Mark Zuckerberg shows us inside Facebook’s Arctic data centre
Fri 30 Sep 2016

Facebook founder and CEO Mark Zuckerberg has posted a series of very interesting images taken in and around Facebook’s chilliest data centre, located in the arctic circle in an area of Sweden that has come to be known among data centre developers as ‘the Node Pole’.
Zuckerberg’s post is a pictorial essay running from aerial exteriors to massive and impressive internal vistas, with an annotated look at some of the staff behind the centre’s running, and some of the ecological considerations that have gone into it.
The establishment of the Facebook data centre at Luleå was announced in 2011 and added significantly to the industry cachet around the Node Pole, which consists of the municipalities of Luleå, Piteå and Boden.
In the first picture, presumably drone-facilitated, Zuckerberg shows us the building exterior, noting the location’s remote aspect and its situation between ‘dense forests and icy rivers’:
If Zuckerberg needed any additional geek credentials, he addresses the matter in his comments on the next shot, of the massive filtration fans which cool the facility, noting ‘I love this shot because it looks like a sci-fi movie. These enormous fans draw in the outside air to cool the tens of thousands of servers in the data hall. In the winter, when temperatures plunge to -30 degrees the situation is reversed, and the heat from the servers warm the massive buildings.’
It’s axiomatic of great business ideas that they often begin on a napkin, and the post reiterates this by showing the very napkin that engineer Jay Park used to sketch out the way power should be directed from the region’s local utility grid into the Luleå servers.
Despite massive civic contention to become the site of a new data centre, the rewards in terms of local employment are often pretty thin, and the value of the proposition usually lies in whatever balance the municipality can strike between requisite tax breaks and financial concessions from the interested party. Therefore Zuckerberg’s next foreboding pic, which looks like a production shot from an Alien movie, reflects current thought that the data centre is becoming a low-human proposition:
Zuckerberg comments on this:
‘About 150 people work here, but the data halls are frequently empty. Because of the simplified design, we need only one technician for every 25,000 servers.’

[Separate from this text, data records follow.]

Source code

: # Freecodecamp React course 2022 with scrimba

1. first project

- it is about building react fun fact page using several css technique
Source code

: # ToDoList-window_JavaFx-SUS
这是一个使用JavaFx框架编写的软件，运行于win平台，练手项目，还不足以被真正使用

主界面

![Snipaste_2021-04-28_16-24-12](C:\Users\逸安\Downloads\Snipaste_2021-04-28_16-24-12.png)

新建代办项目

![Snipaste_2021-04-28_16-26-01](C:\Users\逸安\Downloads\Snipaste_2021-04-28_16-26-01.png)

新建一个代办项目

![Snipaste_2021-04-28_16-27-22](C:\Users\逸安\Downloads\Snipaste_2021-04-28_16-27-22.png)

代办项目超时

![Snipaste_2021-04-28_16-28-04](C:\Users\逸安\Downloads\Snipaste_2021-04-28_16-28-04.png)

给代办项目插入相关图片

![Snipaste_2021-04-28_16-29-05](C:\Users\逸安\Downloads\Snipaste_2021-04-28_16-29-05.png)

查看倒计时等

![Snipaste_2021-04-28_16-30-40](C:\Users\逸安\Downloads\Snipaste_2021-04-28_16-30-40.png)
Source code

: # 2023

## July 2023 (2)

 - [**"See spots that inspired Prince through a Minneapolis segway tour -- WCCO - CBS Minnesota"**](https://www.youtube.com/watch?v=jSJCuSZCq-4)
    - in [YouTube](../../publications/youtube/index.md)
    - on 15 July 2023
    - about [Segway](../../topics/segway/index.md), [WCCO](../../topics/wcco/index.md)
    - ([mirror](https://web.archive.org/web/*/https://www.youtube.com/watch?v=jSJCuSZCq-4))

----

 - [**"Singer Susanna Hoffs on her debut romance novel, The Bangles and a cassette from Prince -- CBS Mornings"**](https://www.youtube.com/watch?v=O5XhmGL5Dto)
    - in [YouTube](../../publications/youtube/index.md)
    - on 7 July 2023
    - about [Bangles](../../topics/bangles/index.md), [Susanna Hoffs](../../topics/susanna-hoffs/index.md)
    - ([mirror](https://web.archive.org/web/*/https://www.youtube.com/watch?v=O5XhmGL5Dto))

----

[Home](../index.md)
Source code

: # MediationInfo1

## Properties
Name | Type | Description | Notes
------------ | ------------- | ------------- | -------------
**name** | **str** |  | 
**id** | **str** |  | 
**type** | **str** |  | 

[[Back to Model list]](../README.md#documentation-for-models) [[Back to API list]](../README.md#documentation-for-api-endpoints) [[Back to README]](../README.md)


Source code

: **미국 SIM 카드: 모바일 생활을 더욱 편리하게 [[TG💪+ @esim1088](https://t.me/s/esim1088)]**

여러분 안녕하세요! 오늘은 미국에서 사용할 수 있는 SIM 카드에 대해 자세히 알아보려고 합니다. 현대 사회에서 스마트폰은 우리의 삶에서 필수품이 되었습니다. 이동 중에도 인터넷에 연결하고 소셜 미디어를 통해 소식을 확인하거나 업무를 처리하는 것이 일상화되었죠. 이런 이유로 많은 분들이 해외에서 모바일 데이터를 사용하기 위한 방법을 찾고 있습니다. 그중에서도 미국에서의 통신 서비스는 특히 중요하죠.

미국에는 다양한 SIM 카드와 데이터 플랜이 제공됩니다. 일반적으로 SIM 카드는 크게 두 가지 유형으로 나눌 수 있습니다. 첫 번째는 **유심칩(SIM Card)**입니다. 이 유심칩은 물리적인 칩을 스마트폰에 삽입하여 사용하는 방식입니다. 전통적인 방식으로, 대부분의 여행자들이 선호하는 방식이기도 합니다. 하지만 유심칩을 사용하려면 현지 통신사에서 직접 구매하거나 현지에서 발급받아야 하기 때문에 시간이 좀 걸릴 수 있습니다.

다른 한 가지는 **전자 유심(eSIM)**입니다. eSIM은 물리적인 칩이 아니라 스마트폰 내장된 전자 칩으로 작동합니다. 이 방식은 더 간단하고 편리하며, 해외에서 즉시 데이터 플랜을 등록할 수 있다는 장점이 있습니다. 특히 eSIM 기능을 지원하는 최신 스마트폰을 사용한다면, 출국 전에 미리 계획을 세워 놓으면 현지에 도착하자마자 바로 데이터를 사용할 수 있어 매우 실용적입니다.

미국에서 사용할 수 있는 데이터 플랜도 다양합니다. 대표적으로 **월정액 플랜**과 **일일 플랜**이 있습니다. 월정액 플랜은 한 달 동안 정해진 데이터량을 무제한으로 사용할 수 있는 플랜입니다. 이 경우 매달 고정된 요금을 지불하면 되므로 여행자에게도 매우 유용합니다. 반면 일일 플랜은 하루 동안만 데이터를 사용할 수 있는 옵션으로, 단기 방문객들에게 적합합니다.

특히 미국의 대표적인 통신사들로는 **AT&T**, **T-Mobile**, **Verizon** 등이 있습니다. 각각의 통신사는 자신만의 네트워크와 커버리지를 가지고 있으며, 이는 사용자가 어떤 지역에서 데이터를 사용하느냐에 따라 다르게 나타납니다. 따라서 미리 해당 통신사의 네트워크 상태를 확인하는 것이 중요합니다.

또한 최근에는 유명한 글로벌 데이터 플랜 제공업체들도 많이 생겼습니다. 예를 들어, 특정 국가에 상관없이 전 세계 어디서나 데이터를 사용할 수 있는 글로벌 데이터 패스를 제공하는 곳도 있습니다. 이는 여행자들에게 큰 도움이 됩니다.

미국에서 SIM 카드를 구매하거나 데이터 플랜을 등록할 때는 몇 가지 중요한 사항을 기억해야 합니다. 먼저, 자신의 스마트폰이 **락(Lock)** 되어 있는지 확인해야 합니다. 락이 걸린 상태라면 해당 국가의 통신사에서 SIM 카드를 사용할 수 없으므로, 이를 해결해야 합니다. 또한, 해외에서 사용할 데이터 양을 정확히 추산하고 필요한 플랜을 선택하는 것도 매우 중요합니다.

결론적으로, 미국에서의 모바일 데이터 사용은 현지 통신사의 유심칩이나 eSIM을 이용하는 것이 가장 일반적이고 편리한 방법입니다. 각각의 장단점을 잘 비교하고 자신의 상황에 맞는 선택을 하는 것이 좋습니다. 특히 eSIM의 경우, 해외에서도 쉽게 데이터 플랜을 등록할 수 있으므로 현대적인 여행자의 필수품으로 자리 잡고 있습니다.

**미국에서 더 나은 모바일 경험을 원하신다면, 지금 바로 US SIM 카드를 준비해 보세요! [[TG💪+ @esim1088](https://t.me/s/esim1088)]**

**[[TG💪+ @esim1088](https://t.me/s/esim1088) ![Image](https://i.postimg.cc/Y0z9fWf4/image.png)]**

The sci-fi theme is maintained in the next shot, with the Facebook CEO commenting that the main data hall is so vast that engineers must negotiate it on scooters – and presumably Zuckerberg’s inner geek considers the reflection of similar intra-departmental vehicles needed in the vast technological expanses of classic SF outings such as Colossus: The Forbin Project, Fantastic Voyage, The Andromeda Strain – and practically any 007 movie:
Sadly the vehicles are not depicted, though:
Next Zuckerberg gives us some detail on the server racks, observing: ‘The equipment is reduced to its basics so it runs cooler. It can also be easily accessed and repaired quickly. A few years ago, it took an hour to repair a server hard drive. At Luleå, that’s down to two minutes.’
Next, we are shown a pile of discarded and mutilated hard drives, the destruction of which is assigned to a particular individual in the interests of safety:
The post also contains many photos of workers at the Luleå plant.